__What you should do__: All lines from the one containing "(112, 457) = (164, 615): black" through the last line below must be duplicated exactly, with nothing outside that span.

**** Exercise inputs ****

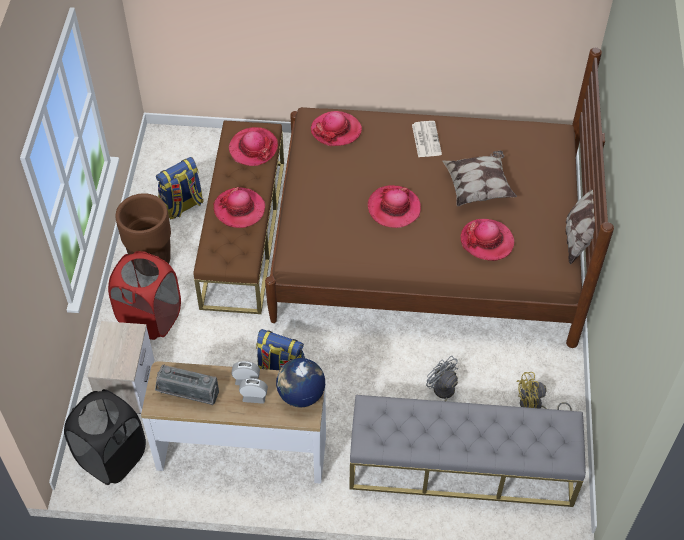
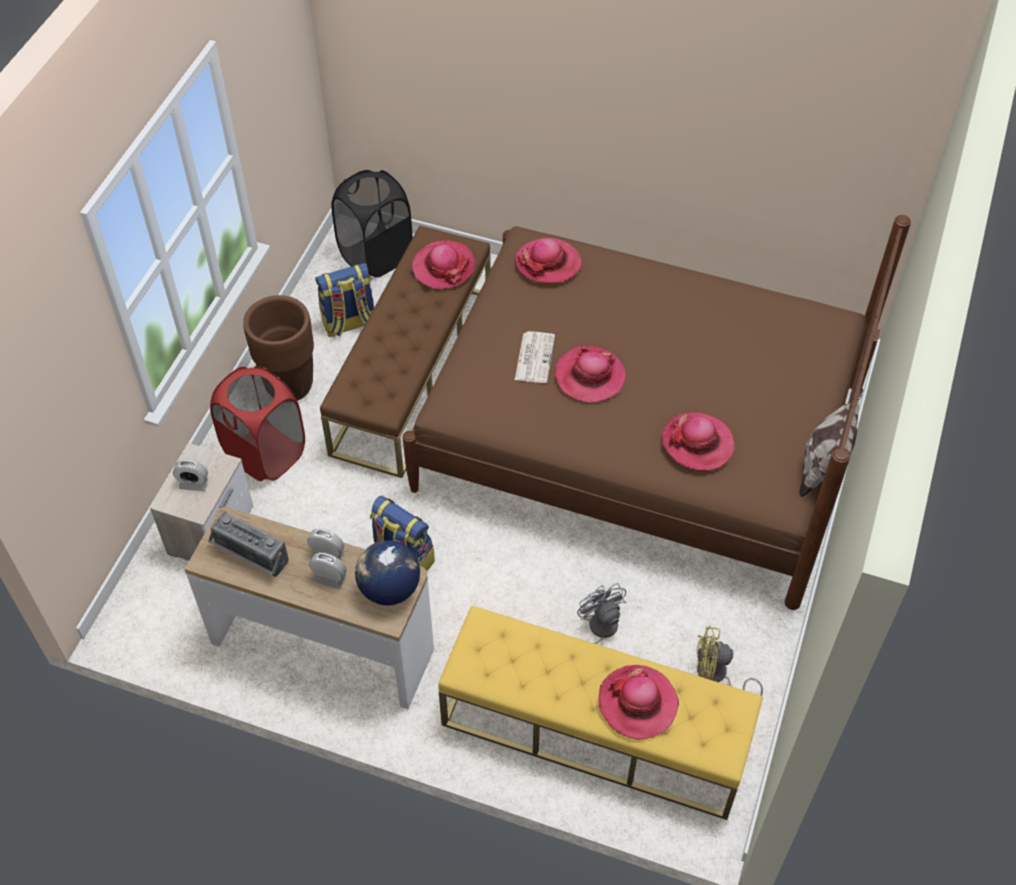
camera: 15 degrees right, 0 degrees up
(112, 457) = (164, 615): black laundry basket -> black laundry basket (376, 256)
(116, 351) = (194, 484): none -> alarm clock
(239, 209) = (401, 339): hat -> hat (637, 703)
(426, 139) = (660, 296): newspaper -> newspaper (534, 357)
(461, 466) = (594, 731): grey bench -> yellow bench
(478, 187) = (709, 371): pillow -> none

****

__Written response__:
(112, 457) = (164, 615): black laundry basket -> black laundry basket (376, 256)
(116, 351) = (194, 484): none -> alarm clock
(239, 209) = (401, 339): hat -> hat (637, 703)
(426, 139) = (660, 296): newspaper -> newspaper (534, 357)
(461, 466) = (594, 731): grey bench -> yellow bench
(478, 187) = (709, 371): pillow -> none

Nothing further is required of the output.